- **PROBLEM DETAILS**:
Restate the records in full, keeping every word as it is.
"""
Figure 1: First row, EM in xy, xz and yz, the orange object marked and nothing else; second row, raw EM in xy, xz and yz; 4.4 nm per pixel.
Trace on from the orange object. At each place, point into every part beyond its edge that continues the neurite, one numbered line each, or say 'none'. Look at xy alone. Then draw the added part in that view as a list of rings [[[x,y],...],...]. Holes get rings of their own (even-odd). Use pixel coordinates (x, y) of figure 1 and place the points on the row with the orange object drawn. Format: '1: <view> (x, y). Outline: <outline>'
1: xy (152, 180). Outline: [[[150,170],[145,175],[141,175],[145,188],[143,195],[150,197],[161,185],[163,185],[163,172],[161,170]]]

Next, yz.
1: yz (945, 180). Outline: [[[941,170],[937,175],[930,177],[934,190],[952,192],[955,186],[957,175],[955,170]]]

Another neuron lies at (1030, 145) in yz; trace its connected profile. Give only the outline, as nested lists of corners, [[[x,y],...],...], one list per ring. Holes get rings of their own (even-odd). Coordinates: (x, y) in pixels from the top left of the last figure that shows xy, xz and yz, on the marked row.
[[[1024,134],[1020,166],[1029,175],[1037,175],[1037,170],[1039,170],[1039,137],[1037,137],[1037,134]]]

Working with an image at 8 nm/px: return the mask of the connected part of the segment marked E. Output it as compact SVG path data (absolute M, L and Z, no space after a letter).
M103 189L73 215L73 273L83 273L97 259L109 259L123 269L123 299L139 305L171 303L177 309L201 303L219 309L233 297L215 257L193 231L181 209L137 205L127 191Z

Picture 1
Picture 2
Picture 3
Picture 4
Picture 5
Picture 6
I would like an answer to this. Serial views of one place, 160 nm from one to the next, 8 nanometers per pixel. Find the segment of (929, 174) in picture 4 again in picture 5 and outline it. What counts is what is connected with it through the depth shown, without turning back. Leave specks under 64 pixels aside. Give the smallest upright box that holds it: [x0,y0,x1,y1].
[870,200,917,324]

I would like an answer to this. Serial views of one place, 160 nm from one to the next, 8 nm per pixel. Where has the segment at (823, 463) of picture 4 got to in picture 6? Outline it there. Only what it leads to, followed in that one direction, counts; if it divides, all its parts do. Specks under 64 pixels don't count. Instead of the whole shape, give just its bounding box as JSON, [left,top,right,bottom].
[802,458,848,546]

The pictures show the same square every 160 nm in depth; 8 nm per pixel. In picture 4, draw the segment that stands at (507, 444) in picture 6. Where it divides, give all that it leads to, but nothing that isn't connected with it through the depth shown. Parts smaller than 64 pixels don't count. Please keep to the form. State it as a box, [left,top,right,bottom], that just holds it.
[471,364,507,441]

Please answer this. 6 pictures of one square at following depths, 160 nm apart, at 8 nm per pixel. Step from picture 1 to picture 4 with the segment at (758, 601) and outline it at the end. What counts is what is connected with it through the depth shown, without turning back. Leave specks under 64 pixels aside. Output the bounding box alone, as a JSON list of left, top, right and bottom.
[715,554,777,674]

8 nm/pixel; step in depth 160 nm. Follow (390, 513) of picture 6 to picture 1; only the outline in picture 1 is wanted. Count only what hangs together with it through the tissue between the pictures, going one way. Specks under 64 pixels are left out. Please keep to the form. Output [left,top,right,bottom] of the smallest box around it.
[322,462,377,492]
"""
- **OUTPUT OF THE EXERCISE**:
Figure 1: First row, EM in xy, xz and yz, the orange object marked and nothing else; second row, raw EM in xy, xz and yz; 4.4 nm per pixel.
Trace on from the orange object. At each place, point into every part beyond its edge that continues the neurite, one numbered line each, or say 'none'. Look at xy alone. Then draw the added part in that view as a list of rings [[[x,y],...],...]. Holes get rings of their own (even-odd). Use pixel coordinates (x, y) of figure 1 and place the points on the row with the orange object drawn. Format: '1: <view> (x, y). Outline: <outline>'
1: xy (152, 180). Outline: [[[150,170],[145,175],[141,175],[145,188],[143,195],[150,197],[161,185],[163,185],[163,172],[161,170]]]

Next, yz.
1: yz (945, 180). Outline: [[[941,170],[937,175],[930,177],[934,190],[952,192],[955,186],[957,175],[955,170]]]

Another neuron lies at (1030, 145) in yz; trace its connected profile. Give only the outline, as nested lists of corners, [[[x,y],...],...], one list per ring. Holes get rings of their own (even-odd). Coordinates: (x, y) in pixels from the top left of the last figure that shows xy, xz and yz, on the marked row.
[[[1024,134],[1020,166],[1029,175],[1037,175],[1037,170],[1039,170],[1039,137],[1037,137],[1037,134]]]

Working with an image at 8 nm/px: return the mask of the connected part of the segment marked E. Output it as compact SVG path data (absolute M, L and Z, no space after a letter).
M103 189L73 215L73 273L83 273L97 259L109 259L123 269L123 299L139 305L171 303L177 309L201 303L219 309L233 297L215 257L193 231L181 209L137 205L127 191Z

Picture 1
Picture 2
Picture 3
Picture 4
Picture 5
Picture 6
I would like an answer to this. Serial views of one place, 160 nm from one to the next, 8 nanometers per pixel. Find the segment of (929, 174) in picture 4 again in picture 5 and outline it. What counts is what is connected with it through the depth shown, without turning back. Leave specks under 64 pixels aside. Give the smallest upright box that holds it: [x0,y0,x1,y1].
[870,200,917,324]

I would like an answer to this. Serial views of one place, 160 nm from one to the next, 8 nm per pixel. Where has the segment at (823, 463) of picture 4 got to in picture 6? Outline it there. Only what it leads to, followed in that one direction, counts; if it divides, all its parts do. Specks under 64 pixels don't count. Instead of the whole shape, give just its bounding box as JSON, [left,top,right,bottom].
[802,458,848,546]

The pictures show the same square every 160 nm in depth; 8 nm per pixel. In picture 4, draw the segment that stands at (507, 444) in picture 6. Where it divides, give all that it leads to, but nothing that isn't connected with it through the depth shown. Parts smaller than 64 pixels don't count. Please keep to the form. State it as a box, [left,top,right,bottom], that just holds it.
[471,364,507,441]

Please answer this. 6 pictures of one square at following depths, 160 nm apart, at 8 nm per pixel. Step from picture 1 to picture 4 with the segment at (758, 601) and outline it at the end. What counts is what is connected with it through the depth shown, without turning back. Leave specks under 64 pixels aside. Output the bounding box alone, as a JSON list of left, top, right and bottom.
[715,554,777,674]

8 nm/pixel; step in depth 160 nm. Follow (390, 513) of picture 6 to picture 1; only the outline in picture 1 is wanted. Count only what hangs together with it through the tissue between the pictures, going one way. Specks under 64 pixels are left out. Please keep to the form. Output [left,top,right,bottom] of the smallest box around it.
[322,462,377,492]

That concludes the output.